■ DESCRIPTION OF THE TASK: Exactly reproduce the entries, dropping any pictures from your copy.

.....

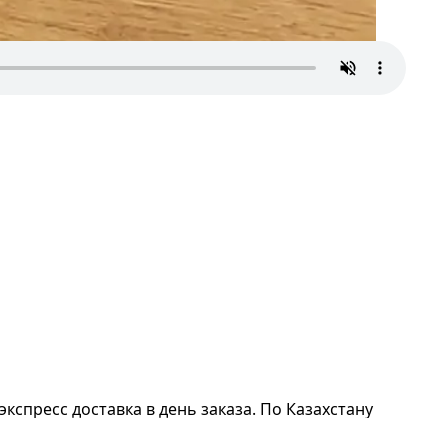
экспресс доставка в день заказа. По Казахстану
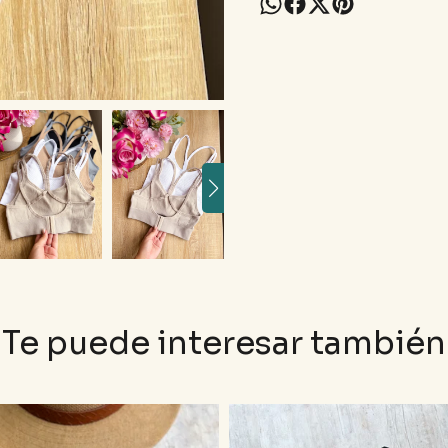
Te puede interesar también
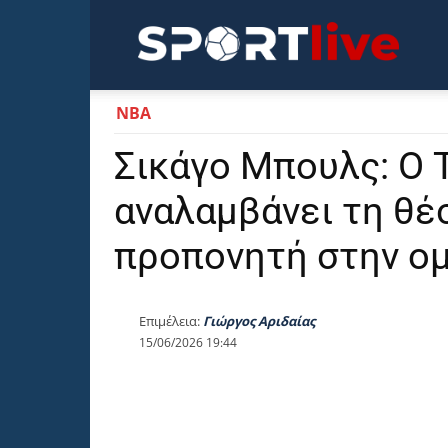
Sportli
NBA
Σικάγο Μπουλς: Ο 
αναλαμβάνει τη θέ
προπονητή στην ο
Επιμέλεια:
Γιώργος Αριδαίας
15/06/2026 19:44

.....

■ WRITTEN RESPONSE:
экспресс доставка в день заказа. По Казахстану
Te puede interesar también
Sportli
NBA
Σικάγο Μπουλς: Ο 
αναλαμβάνει τη θέ
προπονητή στην ο
Επιμέλεια:
Γιώργος Αριδαίας
15/06/2026 19:44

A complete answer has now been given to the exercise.